As soon as the police team arrived and with moves to disperse the angry persons commenced, the officers started shooting sporadically into the air to disperse the mob. They were supported in the dispersing the mob by officers and men of the military and the Nigeria Security and Civil Defence Corps (NSCDC).
Workers of the bank who were inside the burning building were rescued by the soldiers, just as the policeman who caused the trouble was later taken away under disguise in an ambulance belonging to the Federal Road Safety Corps, FRSC after he had pulled his uniform and put on a mufti to escape being lynched by the mob. The corpse of the woman was later taken away in a military ambulance, while fire fighters who came some minutes after the fire started succeeded in putting out the fire but not before a substantial part of the building had been burnt.
The FCT police commissioner, John Haruna, promised that the officer who allegedly shot the woman would be properly investigated and prosecuted accordingly. Also speaking on the incident, the Police Public Relations Officer (PPRO), Mr. Jimoh Moshood, a Superintendent of Police (SP), said eight vehicles and a dispatched motor-cycle belonging to the bank were burnt by the mob while another vehicle was vandalised, just as properties belonging to the bank including air- conditioners were removed in the process.
According to him, patrol teams from the Mpape Police Division and B Department (Operations) of the command were mobilised to the scene to avoid further loss of lives and property, pointing out that the team ensured that the bank’s vault was protected, even as he stressed that the damage would have been less if the mob had not denied the fire service team access to the bank.
He added that the killer-cop whose names he would not disclose has since been arrested and was facing orderly room trial for accidental discharge after which he would be dismissed from the Nigeria Police Force if found guilty and prosecuted.
But the situation is no longer a matter of if, but when.
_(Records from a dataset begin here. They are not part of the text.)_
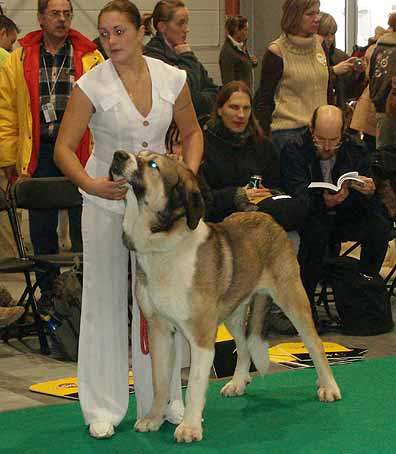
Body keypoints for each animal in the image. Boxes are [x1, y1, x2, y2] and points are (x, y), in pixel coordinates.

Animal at [110, 151, 342, 442]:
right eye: (135, 154)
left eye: (153, 164)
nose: (118, 156)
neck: (164, 245)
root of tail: (262, 214)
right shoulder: (159, 331)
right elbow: (159, 381)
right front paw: (153, 418)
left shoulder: (201, 336)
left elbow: (195, 384)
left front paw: (189, 427)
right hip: (233, 313)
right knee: (243, 346)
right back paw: (238, 382)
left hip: (292, 298)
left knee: (314, 344)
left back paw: (329, 386)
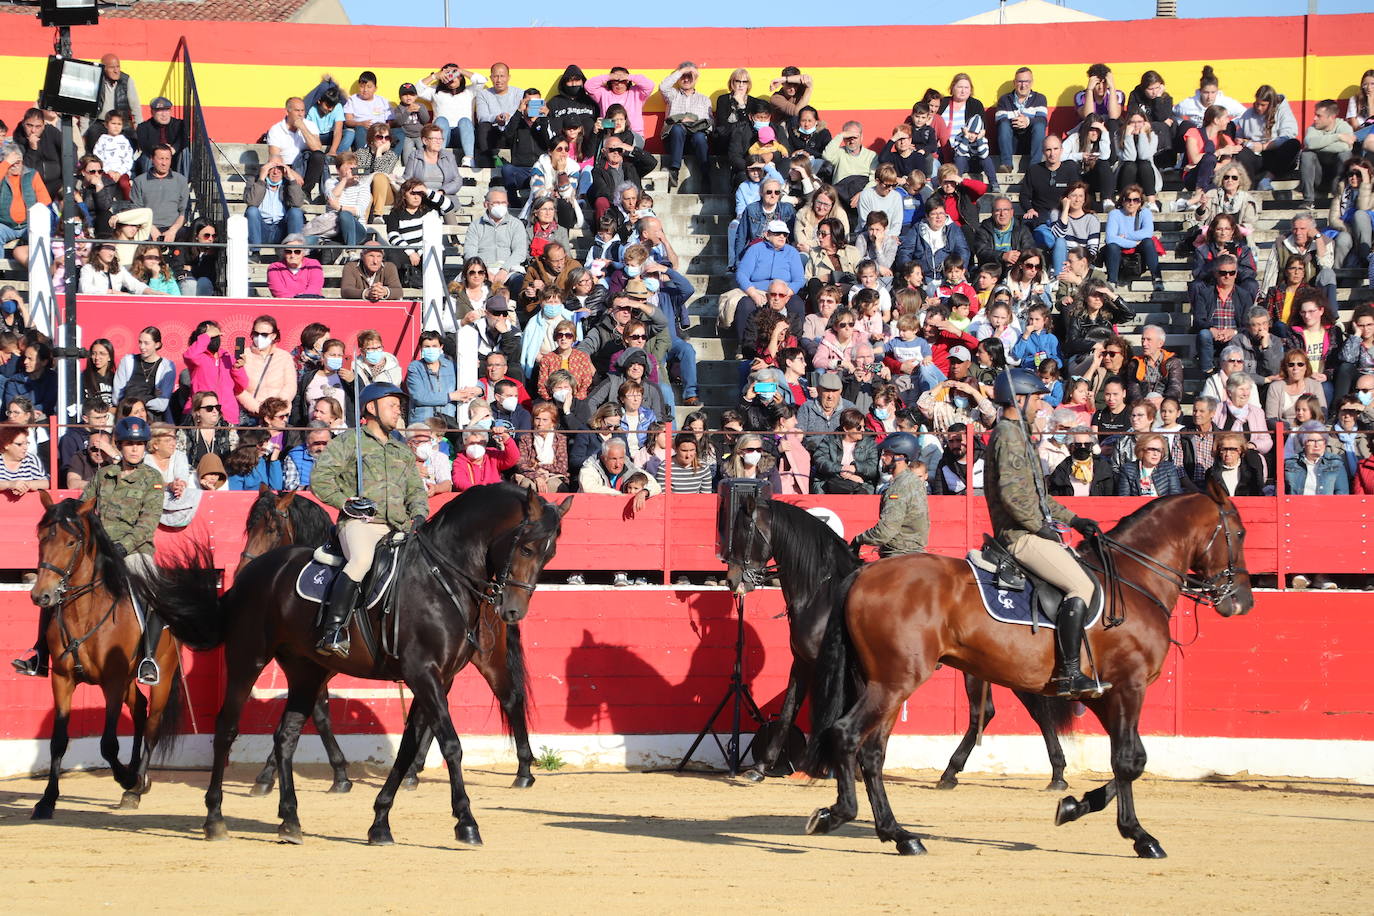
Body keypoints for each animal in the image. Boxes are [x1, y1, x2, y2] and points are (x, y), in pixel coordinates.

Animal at [29, 491, 185, 818]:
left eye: (71, 542)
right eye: (40, 537)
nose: (42, 596)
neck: (84, 612)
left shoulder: (112, 681)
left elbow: (108, 744)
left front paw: (126, 777)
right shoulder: (62, 680)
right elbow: (58, 741)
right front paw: (47, 800)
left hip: (161, 677)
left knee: (152, 724)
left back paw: (136, 785)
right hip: (128, 682)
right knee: (139, 710)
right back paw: (135, 780)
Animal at [233, 486, 538, 796]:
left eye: (271, 529)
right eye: (249, 528)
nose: (242, 570)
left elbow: (316, 714)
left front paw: (271, 775)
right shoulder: (319, 667)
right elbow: (319, 713)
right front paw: (336, 774)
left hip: (486, 658)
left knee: (508, 698)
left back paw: (521, 770)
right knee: (456, 708)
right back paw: (417, 770)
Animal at [719, 494, 1071, 791]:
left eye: (743, 531)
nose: (732, 580)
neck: (823, 590)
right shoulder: (804, 662)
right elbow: (789, 709)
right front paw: (762, 766)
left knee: (1024, 711)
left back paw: (1053, 773)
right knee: (996, 711)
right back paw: (959, 773)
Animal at [802, 486, 1253, 862]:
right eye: (1240, 532)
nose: (1242, 602)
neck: (1132, 580)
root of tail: (864, 573)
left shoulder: (1104, 693)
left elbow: (1134, 758)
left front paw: (1073, 806)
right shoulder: (1129, 687)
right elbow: (1129, 761)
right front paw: (1140, 836)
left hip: (886, 684)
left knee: (873, 753)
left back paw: (897, 834)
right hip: (894, 683)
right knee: (847, 736)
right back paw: (840, 815)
The Inspector-General of Police, Mr. Hafiz Ringim, moved by the ugly incident, has directed that a criminal suit be instituted against the erring police officer.
Questions that beg for answers are: Must a policeman who ought to protect the lives of the people be provoked to that level of opening fire on a pregnant woman or killed the woman? Were the killed woman to be his wife or mother, and arguments of such ensued, will the same policeman act the way he did? As the police investigate into the matter, it is hoped that a thorough investigation would be carried out.
By the same token, it is hoped that the proper punishment would be meted out as that would serve as a deterrent to other trigger-happy policemen in the country.